In his unchallenged evidence, the plaintiff stated that he sought treatment at the 2nd defendant where he was taken by his parents after he fractured his hand in school. He identified the doctor who treated him, i.e. the 1st defendant. The treatment records produced as exhibits confirmed the fact that he was treated by the said doctor. A plaster was fixed under anesthesia but after feeling so much pain it was removed on the 2nd February, 2009, and the plaintiff was discharged on the 3rd day of February, 2009. After the discharge the plaintiff made subsequent visits to Aga Khan for physiotherapy but he did not improve and had to seek a second opinion from Dr. Audi Tanga who diagnosed his condition as Volkmann’s Ischaemic contracture and took him to theater twice. The plaintiff’s condition was, among other things suffering severe compartment syndrome due to tight plaster of Paris. Dr. Audi Tanga prepared for the plaintiff a medical report which was produced in evidence, in which he assessed the degree of permanent incapacity at 50%.
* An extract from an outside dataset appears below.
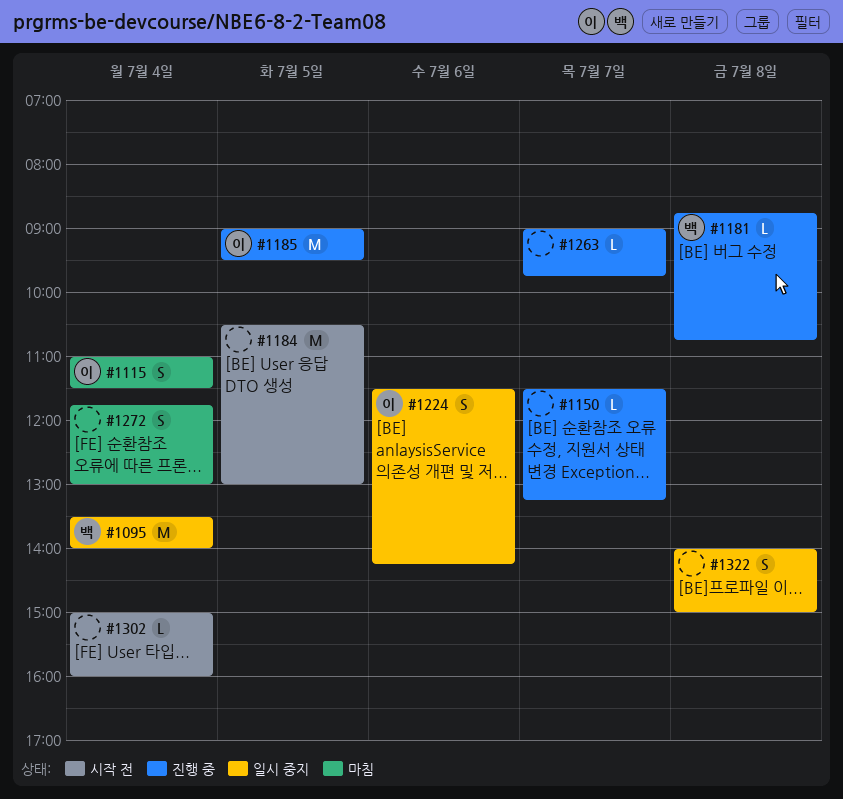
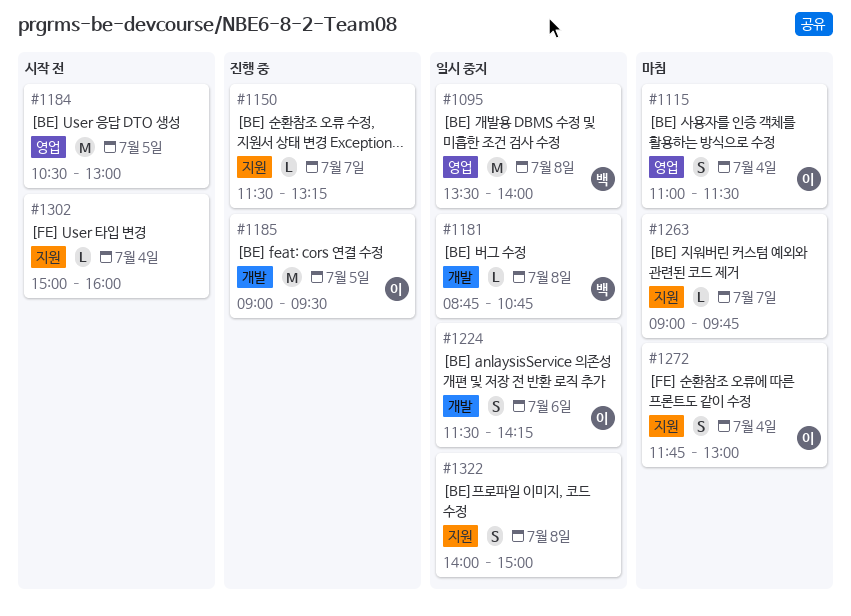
#1095, day: Jul 4 -> Jul 8
#1181, status: 진행 중 -> 일시 중지
#1263, status: 진행 중 -> 마침
#1272, owner: none -> 이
The court found the evidence of the doctor called as the plaintiff’s witness to be especially critical to this case. The witness stated that he examined the plaintiff on 23rd September, 2019, and prepared for him a medical report which was produced. The witness stated that he is a hand and orthopaedic surgeon and a specialist in hand surgery. He confirmed having worked with Dr. Tanga Audi who died in the year 2017. He took the history of the plaintiff and his examination revealed that the plaintiff suffered the following:

1. Multiple healed scars on the forearm and wrist.
2. Fixed flexion deformity of the wrist and fingers.
3. In ability to grasp objects firmly with the hand.
4. Limited extension of the fingers.
5. Limited opposition of the fingers against the thumbs.
6. Reduced sensation on the hand.

Follow up X-rays of the forearm and wrist showed healed fractures of both radius and ulna bones. The wrist joint showed flexion deformity with associated disuse osteopenia of the carpal bones and distal radius. The conclusion of the plaintiff’s witness was that the plaintiff suffered severe compartment syndrome due to tight plaster of paris. This degenerated into severe muscle ischaemic and neurosis; the median and ulna nerves were partially damaged causing reduced sensation of the fingers. The end result was severe volkamann’s ischaemic contracture of the forearm and the hand. He assessed permanent incapacity at 50%.

Based on this the court awarded the plaintiff Kes.1,500,000 in general damages along with the costs of the suit.

Our comment
The finding by the Court was interesting in that it recognised professional negligence in the medical field could arise simply by someone holds himself or herself to be possess the requisite medical knowledge and skills to treat and manage a patient. The court did not also think much of the defendant’s attempt to escape liability by claiming that the plaintiff was not treated by a member of staff and found that even a person who is employed part-time is a member of staff for purposes of vicarious liability. This case has important connotations for cases of professional medical negligence, in particular and indeed for professional negligence, in general.